Hace unos días veía en Internet una foto de Leonora Carrington cuando era una jovencita. Vi otra donde estaba junto a Max Ernst (un pintor alemán surrealista). Y supe que tal hombre maduro fue su amante. Ella tenía diecinueve años cuando se fugó con él. ¿Debo envejecer para ser atractivo? ¿Siendo un intelectual llamaré la atención de las muchachas adineradas? ¿O tal vez no debería ser tan exigente y aceptar a la que venga para experimentar un primer noviazgo, un primer beso, una primera vez?... "Leonora Carrington, nacida en Inglaterra, pero enamorada de México, es una pintora de la que debo conocer mucho más, incluso conocerla en persona" pensaba esto al momento de comprar un libro sobre Peter Paulus Rubens. Caminé, con mi paso tranquilo y decidido, por avenida Revolución, al sur de la Ciudad de México. El atardecer me dotó de belleza y amabilidad. Quise sonreírle a todo el mundo, pero temí que alguien se burlara de mí. Observé las aceras, las calles que se sucedían limpias y tranquilas, atento... atento... Contemplé las estructuras de los edificios de negocios, los de viviendas, la cúpula de una iglesia, atento... atento... Miré con detenimiento los autos estacionados, las ventanas de algunas casas, las personas que me rebasaban con indiferencia...
...Algún día volveré a encontrarte, algún día todo cambiará...
Y de repente me encontré a mi gran amigo Jorge Mora, alias "Ace". Venía del trabajo y sonrió al descubrirme.
- ¿A donde vas? - me preguntó.
- A donde sea.- le contesté en un susurro - ¿Y tú?
- A mi casa.
En vez de tomar un transporte decidimos caminar. Lo hicimos durante veinte minutos, hablando de otros lugares, otras personas, otros tiempos más ideales para ambos.
- Hay veces que quiero ir a visitarlos a todos ustedes, pero pienso que tal vez ya no vivan en el mismo lugar. O ustedes no me reconozcan. Una tarde iba ir por Pallares, por el "Pepeluche" y por ti para ir a jugar fútbol en el deportivo aledaño a la prepa.- le platiqué, emocionado de ver otra vez su cara.

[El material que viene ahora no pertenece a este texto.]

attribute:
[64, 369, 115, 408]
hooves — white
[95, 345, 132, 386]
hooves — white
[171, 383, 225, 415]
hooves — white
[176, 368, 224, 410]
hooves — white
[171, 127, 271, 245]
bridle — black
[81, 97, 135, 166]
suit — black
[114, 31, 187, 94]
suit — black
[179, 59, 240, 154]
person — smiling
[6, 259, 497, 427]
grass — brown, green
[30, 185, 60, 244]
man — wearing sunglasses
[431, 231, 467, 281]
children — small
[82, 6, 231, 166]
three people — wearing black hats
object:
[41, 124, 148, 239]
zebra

- Pallares se fue de mojado. A Washington.- "Ace" me informó con cierta nostalgia.- ...Y ya no va a regresar.
- Shit.- susurré apenas.
- ...Y ¿Tú que haces? - Jorge mora evitaba mirarme el rostro, sólo veía hacia el frente.
- Estoy en Ciudad Universitaria estudiando Letras. Pero a veces me aburro. Quiero otra cosa, algo más intenso. - mis ojos se llenaron de rencor - Pedí mi cambio para Teatro, pero no me lo dieron. Entré a algunas clases como oyente y me di cuenta que no tengo gracia. Mis amigos de teatro cantan, bailan, son muy inocentes y simpáticos, pero yo soy una piedra filosa.

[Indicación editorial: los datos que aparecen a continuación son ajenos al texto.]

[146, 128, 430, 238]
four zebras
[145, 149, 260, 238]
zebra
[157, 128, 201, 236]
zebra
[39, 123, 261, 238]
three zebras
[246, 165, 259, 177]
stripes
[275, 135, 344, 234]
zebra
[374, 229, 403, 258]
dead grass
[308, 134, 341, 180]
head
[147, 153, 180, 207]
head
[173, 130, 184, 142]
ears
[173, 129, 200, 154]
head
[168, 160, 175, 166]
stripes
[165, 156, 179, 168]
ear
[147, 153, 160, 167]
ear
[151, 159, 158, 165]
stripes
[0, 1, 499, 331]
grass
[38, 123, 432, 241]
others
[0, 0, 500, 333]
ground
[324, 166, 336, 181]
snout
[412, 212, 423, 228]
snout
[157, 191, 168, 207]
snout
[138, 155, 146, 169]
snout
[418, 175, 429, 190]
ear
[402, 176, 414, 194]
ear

Aquel chico testarudo, grosero, trepidante, había cambiado. Ahora Jorge Mora se presentaba ante mí mucho más centrado, más maduro, más convencional en sus gustos y en sus actuares. Chocó su puño con el mío en una avenida y cuando lo vi alejarse me maldije por no haberle preguntado que era de su vida.
Y cuando apareció un microbús, sin ver a donde se dirigía, decidí abordarlo: bajé al anochecer en las periferias de la estación Observatorio del Metro.
2 comentarios:
vaya.. lejos. Algún día te encontraré por el centro.. hasta ahora es lo mejor que se hacer. Sonríe!
Sí, algún día será. Y también es lo mejor que sé hacer: caminar por el Centro de la Ciudad de México.